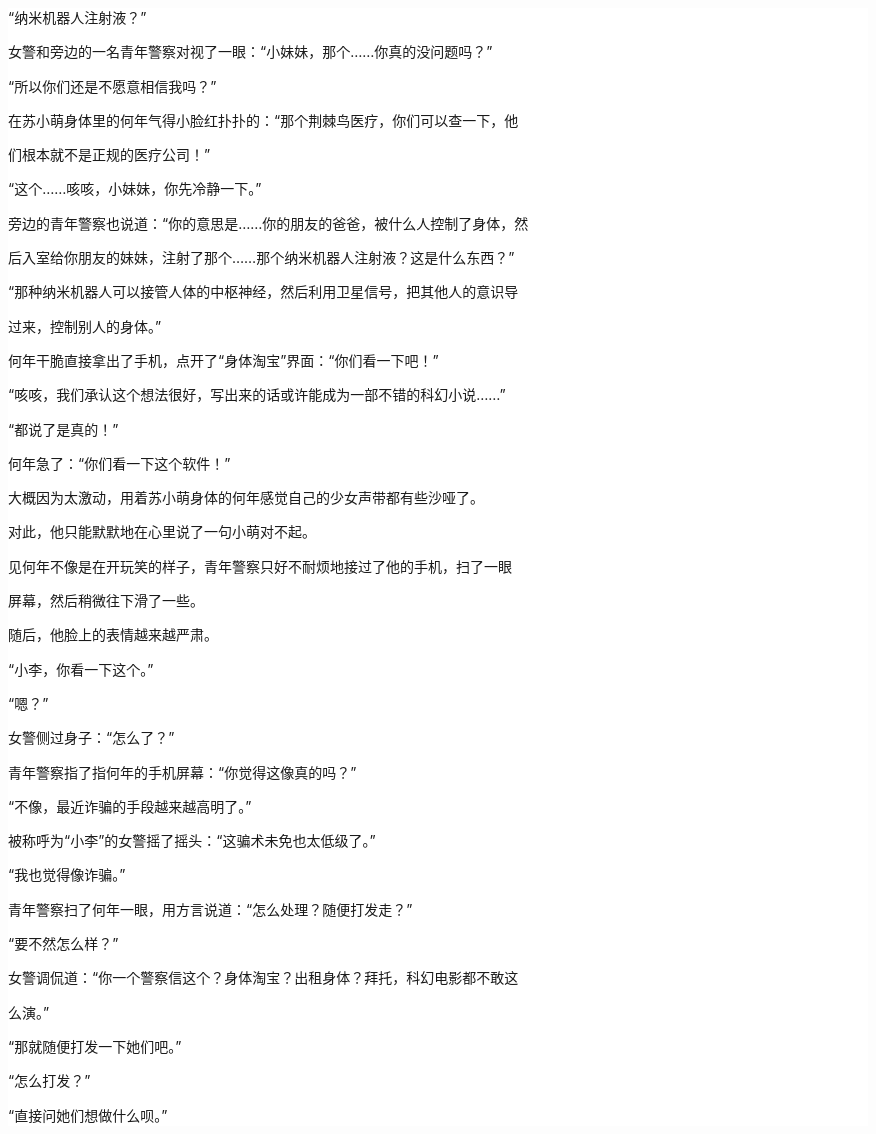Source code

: “纳米机器人注射液？”

女警和旁边的一名青年警察对视了一眼：“小妹妹，那个……你真的没问题吗？”

“所以你们还是不愿意相信我吗？”

在苏小萌身体里的何年气得小脸红扑扑的：“那个荆棘鸟医疗，你们可以查一下，他

们根本就不是正规的医疗公司！”

“这个……咳咳，小妹妹，你先冷静一下。”

旁边的青年警察也说道：“你的意思是……你的朋友的爸爸，被什么人控制了身体，然

后入室给你朋友的妹妹，注射了那个……那个纳米机器人注射液？这是什么东西？”

“那种纳米机器人可以接管人体的中枢神经，然后利用卫星信号，把其他人的意识导

过来，控制别人的身体。”

何年干脆直接拿出了手机，点开了“身体淘宝”界面：“你们看一下吧！”

“咳咳，我们承认这个想法很好，写出来的话或许能成为一部不错的科幻小说……”

“都说了是真的！”

何年急了：“你们看一下这个软件！”

大概因为太激动，用着苏小萌身体的何年感觉自己的少女声带都有些沙哑了。

对此，他只能默默地在心里说了一句小萌对不起。

见何年不像是在开玩笑的样子，青年警察只好不耐烦地接过了他的手机，扫了一眼

屏幕，然后稍微往下滑了一些。

随后，他脸上的表情越来越严肃。

“小李，你看一下这个。”

“嗯？”

女警侧过身子：“怎么了？”

青年警察指了指何年的手机屏幕：“你觉得这像真的吗？”

“不像，最近诈骗的手段越来越高明了。”

被称呼为“小李”的女警摇了摇头：“这骗术未免也太低级了。”

“我也觉得像诈骗。”

青年警察扫了何年一眼，用方言说道：“怎么处理？随便打发走？”

“要不然怎么样？”

女警调侃道：“你一个警察信这个？身体淘宝？出租身体？拜托，科幻电影都不敢这

么演。”

“那就随便打发一下她们吧。”

“怎么打发？”

“直接问她们想做什么呗。”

Task requirements: Among the lines of the listing, count those holding the string "身体淘宝" and reply with the count only.

Exercise result: 2